50 Эванс Энн (1792–1856) – директриса школы в Кован-Бридж. Она умерла до публикации «Жизни Шарлотты Бронте», однако ее муж и мисс Эндрюс (прототип мисс Скэтчерд) выступили в защиту У. К. Уилсона.
51 На самом деле Шарлотта и Эмили не вернулись в школу после смерти сестер. Они были отчислены 1 июня 1825 г.
52 Тэбита Экройд стала служанкой в доме Бронте, когда ей было уже больше пятидесяти лет, и прослужила там до смерти в 1855 г. Она стала прототипом Бесси в «Джейн Эйр» и Марты в «Шерли». Тэбби принадлежала к методистской церкви.

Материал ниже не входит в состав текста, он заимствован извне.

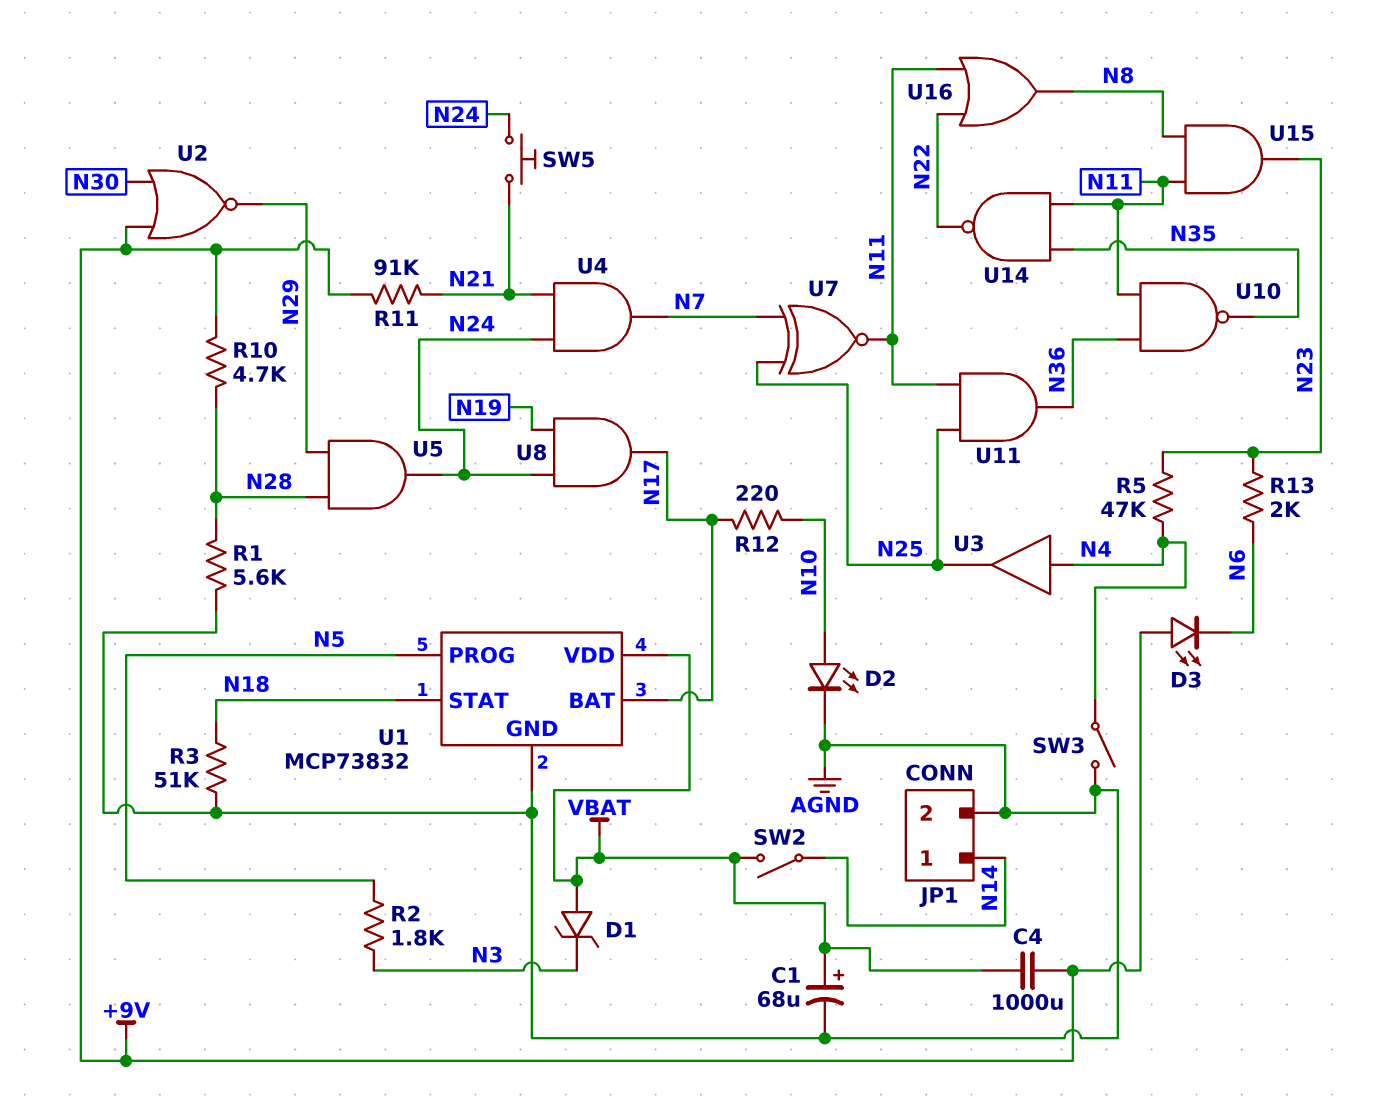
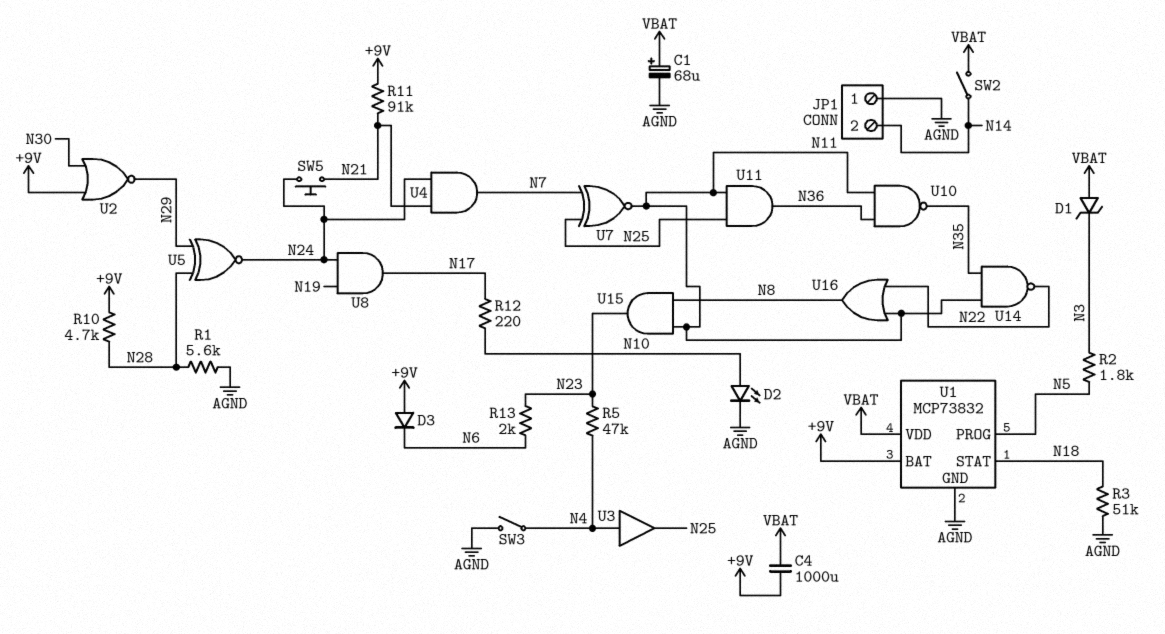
D3: LED (A +9V, K N6) -> diode (A +9V, K N6)
JP1 pin 1: N14 -> AGND
JP1 pin 2: AGND -> N14
U1 pin BAT: N17 -> +9V
U5: AND (in N28, in N29, out N24) -> XNOR (in N28, in N29, out N24)

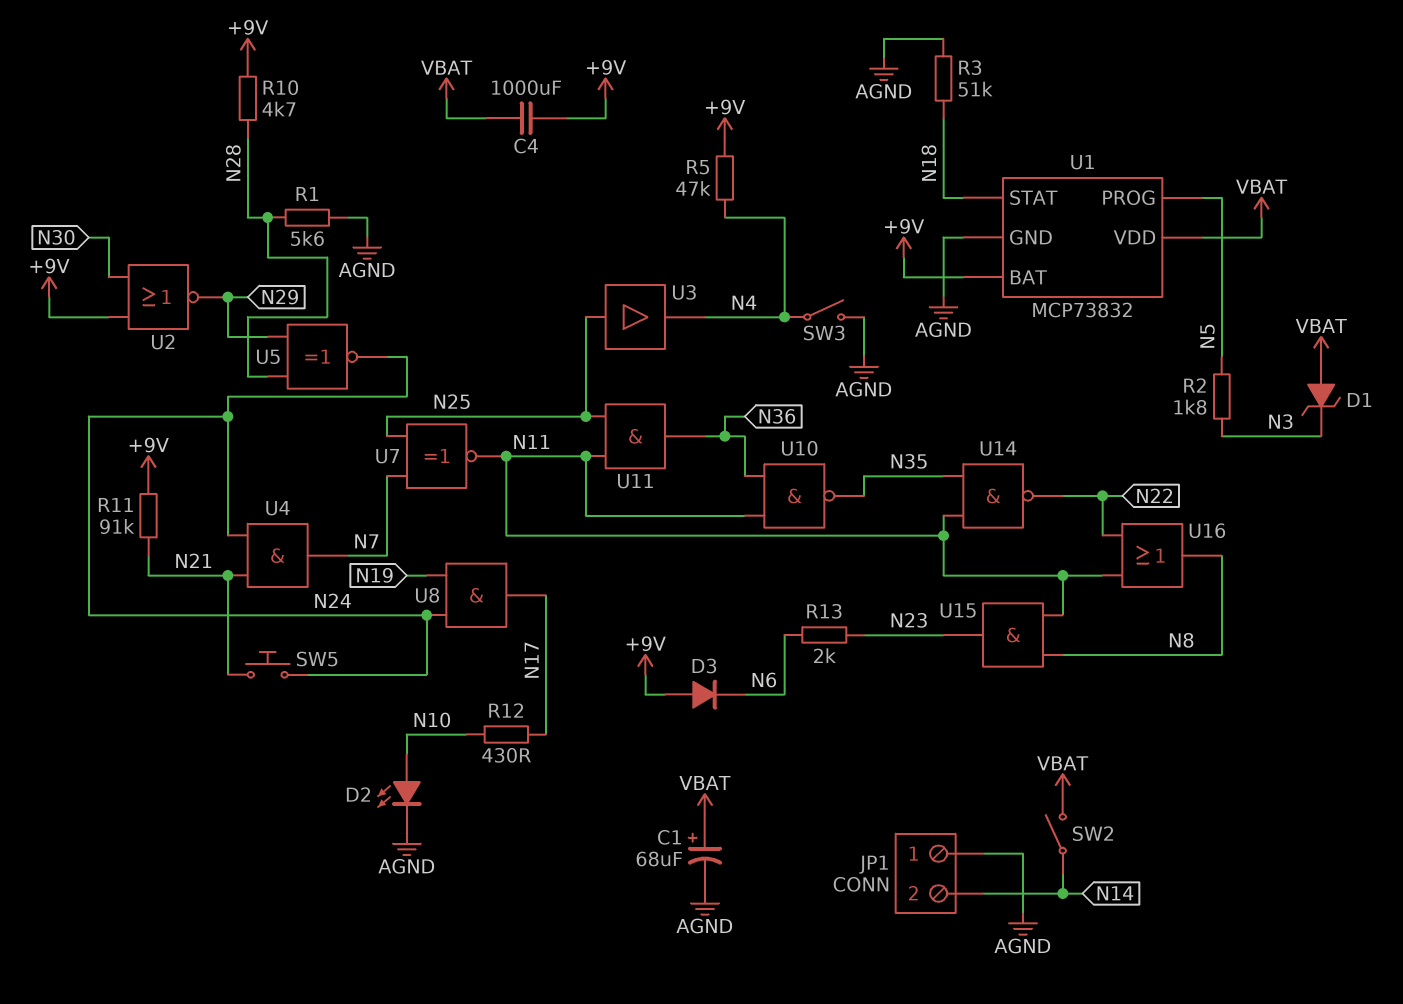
R5: 47k (N4, N23) -> 47k (+9V, N4)
R12: 220 (N10, N17) -> 430 (N10, N17)
U3: buffer (in N4, out N25) -> buffer (in N25, out N4)

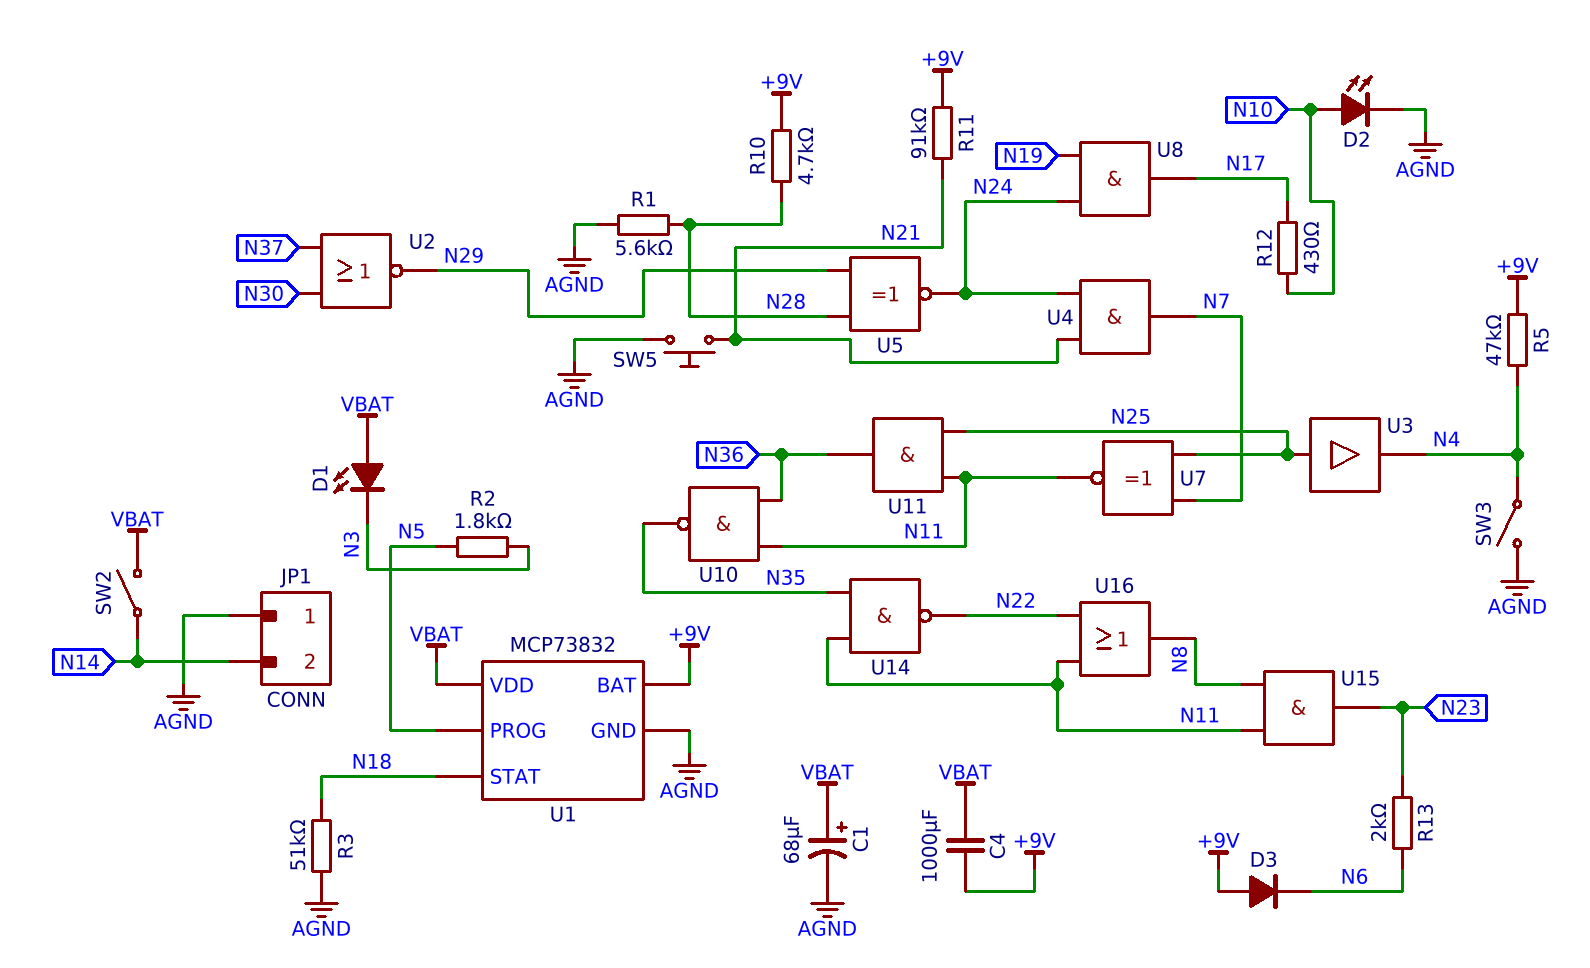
D1: zener (A VBAT, K N3) -> LED (A VBAT, K N3)
SW5: button (N21, N24) -> button (AGND, N21)
U2: NOR (in +9V, in N30, out N29) -> NOR (in N30, in N37, out N29)

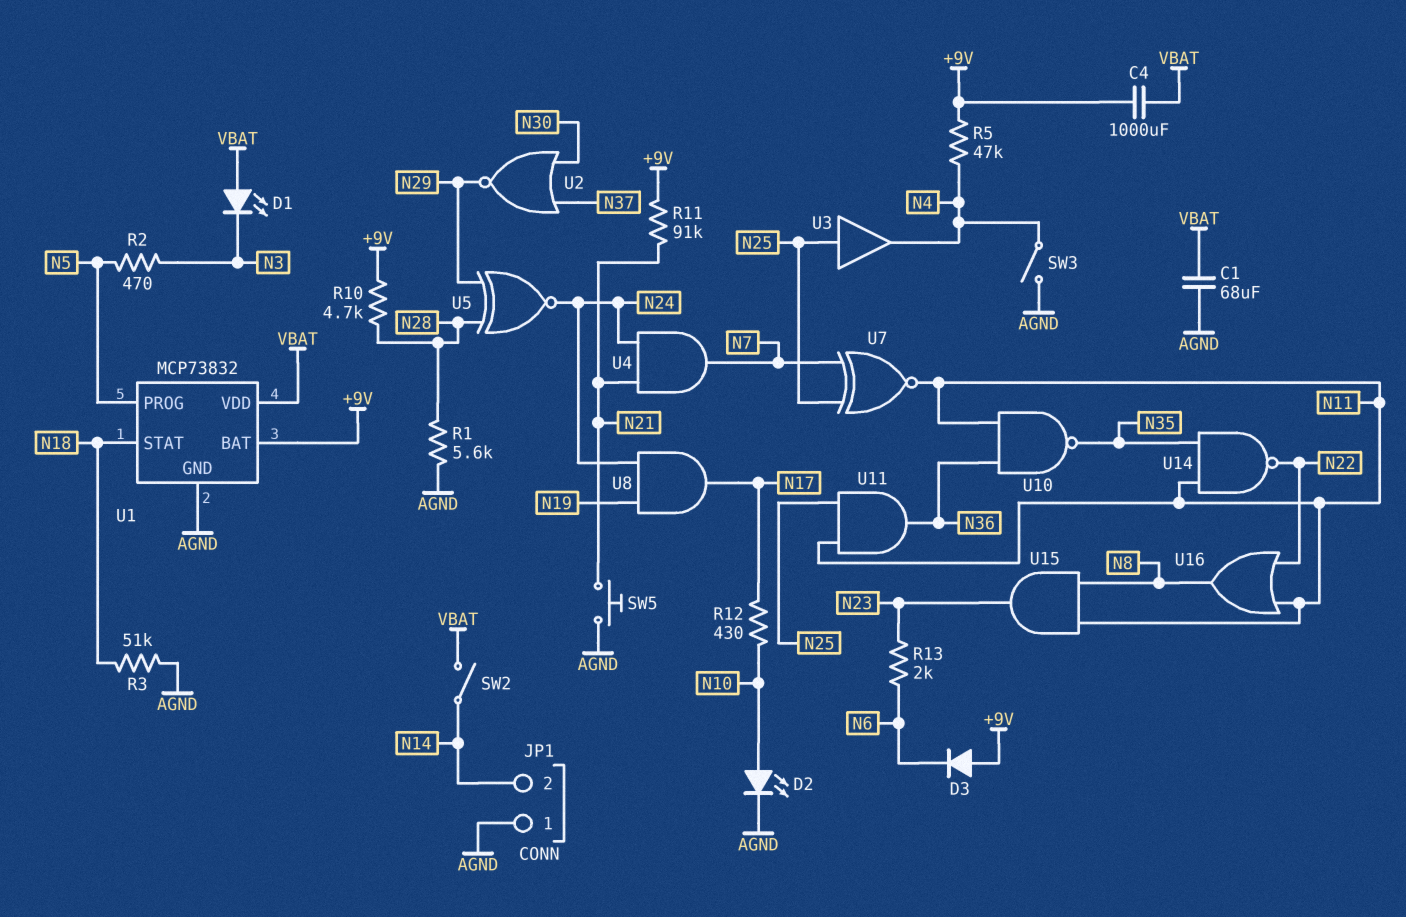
C1: 68uF (plus VBAT, minus AGND) -> 68uF (AGND, VBAT)
R2: 1.8k (N3, N5) -> 470 (N3, N5)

53 Дети выбрали в качестве героев деятелей партии тори, писателей и журналистов, печатавшихся в газетах и журналах, которые выписывал их отец, а также известных врачей. Джон Буль – вымышленный герой, олицетворение английского образа жизни, впервые появился в сатирических памфлетах в 1712 г.; Купер Эстли Пэстон (1768–1841) – врач, придворный хирург; Хант Джеймс Генри Ли (1784–1859) – поэт, критик и эссеист; Скотт Вальтер (1771–1832) – знаменитый шотландский писатель; Локхарт Джон Гибсон (1794–1854) – шотландский писатель, биограф В. Скотта и Р. Бёрнса, печатавшийся в «Блэквудс Эдинбург мэгэзин» и издававший «Квотерли ревью»; Сэдлер Майкл Томас (1780–1835) – деятель партии тори, член парламента, противник равноправия католиков; Кристофер Норт – вымышленный персонаж произведений Джона Уилсона (1785–1854), шотландского писателя, издателя «Блэквудс Эдинбург мэгэзин»; Бентинк Уильям (1774–1839) – генерал-губернатор Индии в 1828–1835 гг., известен запретом «сати» (обычай самосожжения вдов в Индии); Халфорд Генри (1766–1844) – придворный врач; «мистер Эбернети» – возможно, Эбернети Джордж (1807–1877) – американский пионер, первый губернатор Орегона. Героем Шарлотты стал Артур Уэлсли (1769–1852) – ирландец по происхождению, полководец, получивший титул герцога Веллингтона за победы над Наполеоном (в том числе при Ватерлоо); как политический деятель он принадлежал к партии тори и был премьер-министром в 1828–1830 гг. Его сыновья – Артур Ричард Уэлсли, маркиз Доуро (1807–1884), в будущем второй герцог Веллингтон, и Чарльз Уэлсли (1808–1858), в будущем генерал-майор.